IN CASE IT ISN'T CLEAR: Since __ticket_spin_lock
is on the stack 99.6% of the time, then on each and every stack sample you look at, the probability is 99.6% you will see how you got into that routine.
Then if you don't really need to be doing that, you have possibly a 250x speedup.
That's like from four minutes down to one second. Screw the "correct" or "automated" approach - get the results.
ADDED: The thing about profilers is they are popular and some have very nice UIs,
but sadly, I'm afraid, it's a case of "the emperor's new clothes".
If such a tool doesn't find much to fix, you're going to like it, because it says (probably falsely) that your code, as written, is near-optimal.
There are lots of postings recommending this or that profiler, but
I can't point to any claim of saving more than some percent of time, like 40%, using a profiler.
Maybe there are some.
I have never heard of a profiler being used first to get a speedup, and then being used again to get a second speedup, and so on.
That's how you get real speedup - multiple optimizations.
Something that was just a small performance problem at the beginning is no longer small after you've removed a larger one.
This picture shows how, by removing six problems, the speedup is nearly three orders of magnitude.
You can't necessarily do that, but isn't it worth trying?

APOLOGIES for further editing. I just wanted to show easy it is to fool a call graph.

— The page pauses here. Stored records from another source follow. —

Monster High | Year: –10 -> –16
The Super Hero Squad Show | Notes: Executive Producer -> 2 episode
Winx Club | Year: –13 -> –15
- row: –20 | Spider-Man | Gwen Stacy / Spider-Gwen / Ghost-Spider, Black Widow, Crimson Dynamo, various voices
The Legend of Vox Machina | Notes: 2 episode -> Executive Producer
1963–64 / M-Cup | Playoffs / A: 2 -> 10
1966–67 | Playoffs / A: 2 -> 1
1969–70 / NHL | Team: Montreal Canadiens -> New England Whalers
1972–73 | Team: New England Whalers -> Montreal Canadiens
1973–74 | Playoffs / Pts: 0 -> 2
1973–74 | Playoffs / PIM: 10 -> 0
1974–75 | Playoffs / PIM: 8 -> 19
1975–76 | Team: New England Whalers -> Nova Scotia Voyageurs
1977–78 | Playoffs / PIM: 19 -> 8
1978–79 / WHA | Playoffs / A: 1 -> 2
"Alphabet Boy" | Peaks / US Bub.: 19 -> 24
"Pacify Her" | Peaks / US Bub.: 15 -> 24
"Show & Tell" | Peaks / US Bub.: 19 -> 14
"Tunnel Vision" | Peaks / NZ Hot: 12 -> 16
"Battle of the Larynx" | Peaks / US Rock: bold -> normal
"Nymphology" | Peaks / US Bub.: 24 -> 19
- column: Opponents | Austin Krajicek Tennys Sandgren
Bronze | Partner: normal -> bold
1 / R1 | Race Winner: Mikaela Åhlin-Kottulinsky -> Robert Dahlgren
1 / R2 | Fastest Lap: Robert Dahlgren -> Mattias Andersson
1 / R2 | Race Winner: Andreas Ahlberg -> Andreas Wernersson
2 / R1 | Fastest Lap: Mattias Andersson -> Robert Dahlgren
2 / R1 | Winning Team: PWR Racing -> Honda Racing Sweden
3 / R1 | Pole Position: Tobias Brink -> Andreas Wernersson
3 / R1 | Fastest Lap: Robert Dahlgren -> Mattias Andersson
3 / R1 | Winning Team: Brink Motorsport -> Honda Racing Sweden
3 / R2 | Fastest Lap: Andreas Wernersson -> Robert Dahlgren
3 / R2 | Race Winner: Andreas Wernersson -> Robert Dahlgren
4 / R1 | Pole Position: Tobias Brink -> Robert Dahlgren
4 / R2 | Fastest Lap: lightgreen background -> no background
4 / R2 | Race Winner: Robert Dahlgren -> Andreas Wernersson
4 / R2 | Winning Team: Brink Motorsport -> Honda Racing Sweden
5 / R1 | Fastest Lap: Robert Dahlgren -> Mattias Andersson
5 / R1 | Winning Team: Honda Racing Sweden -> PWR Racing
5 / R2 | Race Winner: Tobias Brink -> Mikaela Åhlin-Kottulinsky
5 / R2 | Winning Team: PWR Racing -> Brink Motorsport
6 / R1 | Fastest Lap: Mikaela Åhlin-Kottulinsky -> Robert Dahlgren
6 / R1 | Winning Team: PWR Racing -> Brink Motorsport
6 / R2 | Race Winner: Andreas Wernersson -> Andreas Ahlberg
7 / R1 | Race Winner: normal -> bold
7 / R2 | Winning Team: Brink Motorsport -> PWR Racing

The red lines represent call stack samples. Here A1 spends all its time calling C2, and vice-versa. Then suppose you keep the same behavior, but you put in a "dispatch" routine B.
Now the call graph loses the information that A1 spends all its time in C2, and vice-versa.
You can easily extend this example to multiple levels.
You can say a call tree would have seen that.
Well, here's how you can fool a call tree. A spends all its time in calls to C.
Now if instead A calls B1, B2, ... Bn, and those call C, the "hot path" from A to C is broken up into pieces, so the relationship between A and C is hidden.
There are many other perfectly ordinary programming practices that will confuse these tools, especially when the samples are 10-30 levels deep and the functions are all little, but the relationships cannot hide from a programmer carefully examining a moderate number of samples.